Exercise -
Provide the number of lines in the records that hold the string "logic", without any other words.

Material provided -
============

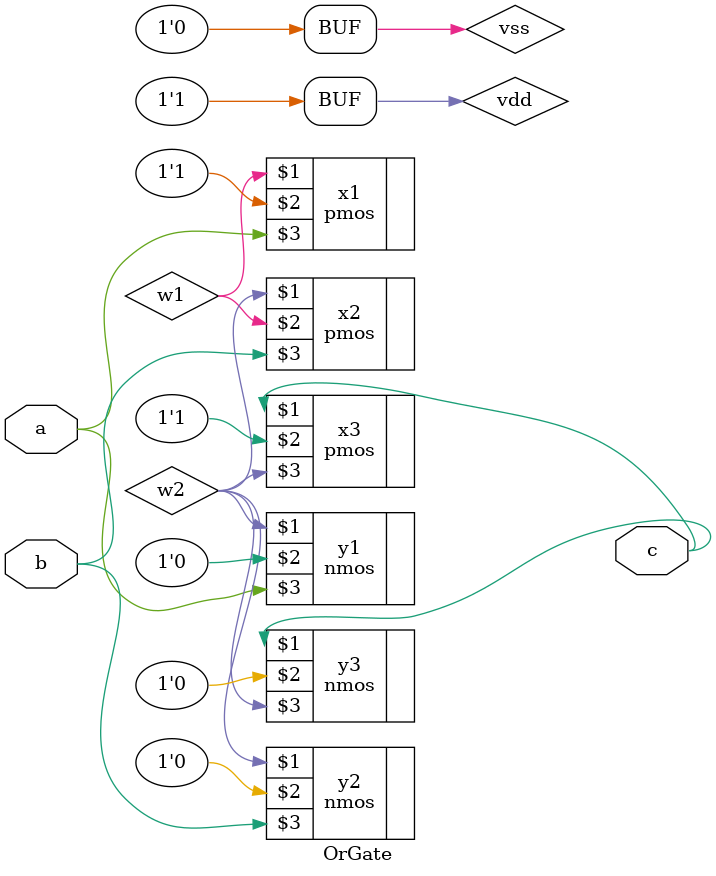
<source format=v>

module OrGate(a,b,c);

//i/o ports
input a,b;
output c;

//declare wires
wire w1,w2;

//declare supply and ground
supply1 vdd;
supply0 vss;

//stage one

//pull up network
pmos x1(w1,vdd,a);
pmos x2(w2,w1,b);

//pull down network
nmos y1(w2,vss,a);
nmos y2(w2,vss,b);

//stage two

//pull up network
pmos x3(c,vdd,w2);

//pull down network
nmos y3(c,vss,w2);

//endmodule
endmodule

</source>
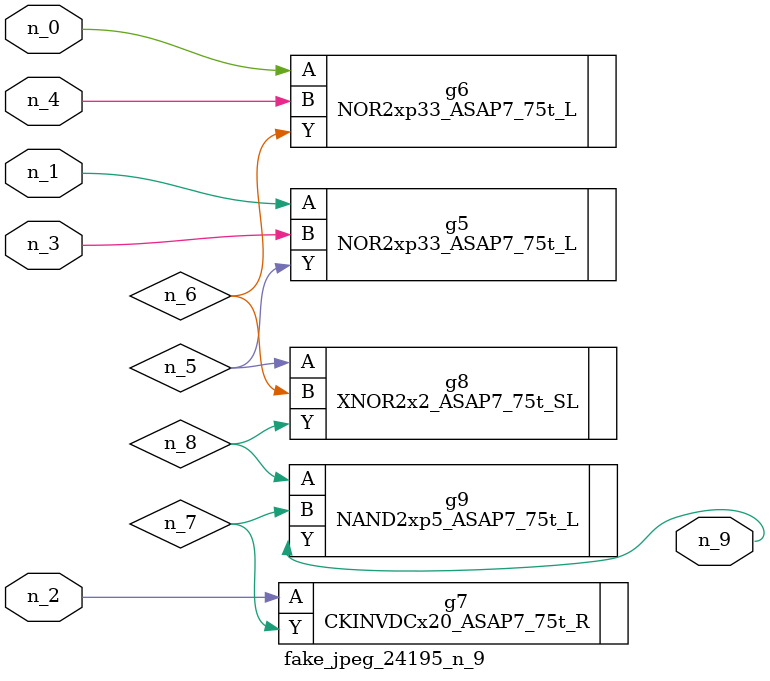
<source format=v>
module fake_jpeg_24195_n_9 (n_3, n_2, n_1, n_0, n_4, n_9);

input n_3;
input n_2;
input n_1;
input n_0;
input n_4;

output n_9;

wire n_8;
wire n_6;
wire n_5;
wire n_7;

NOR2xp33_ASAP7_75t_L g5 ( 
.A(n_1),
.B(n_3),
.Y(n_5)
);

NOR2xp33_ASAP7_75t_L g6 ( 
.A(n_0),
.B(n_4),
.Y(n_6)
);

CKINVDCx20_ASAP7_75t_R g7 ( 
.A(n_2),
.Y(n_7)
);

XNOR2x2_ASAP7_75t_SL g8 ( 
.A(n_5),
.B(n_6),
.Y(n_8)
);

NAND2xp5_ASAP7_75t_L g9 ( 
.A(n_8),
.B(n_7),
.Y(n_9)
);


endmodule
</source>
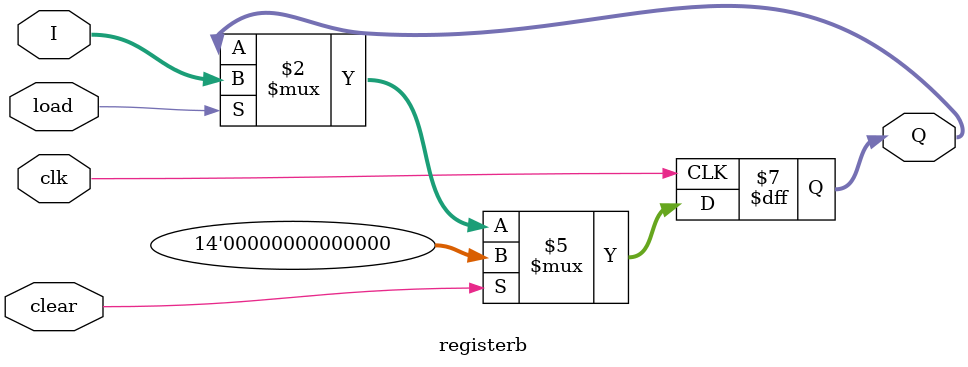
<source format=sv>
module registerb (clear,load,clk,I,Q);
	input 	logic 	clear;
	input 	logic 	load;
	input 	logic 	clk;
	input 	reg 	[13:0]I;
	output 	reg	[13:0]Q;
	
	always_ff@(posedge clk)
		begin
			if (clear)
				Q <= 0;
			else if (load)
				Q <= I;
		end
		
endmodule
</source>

============

Exercise answer -
3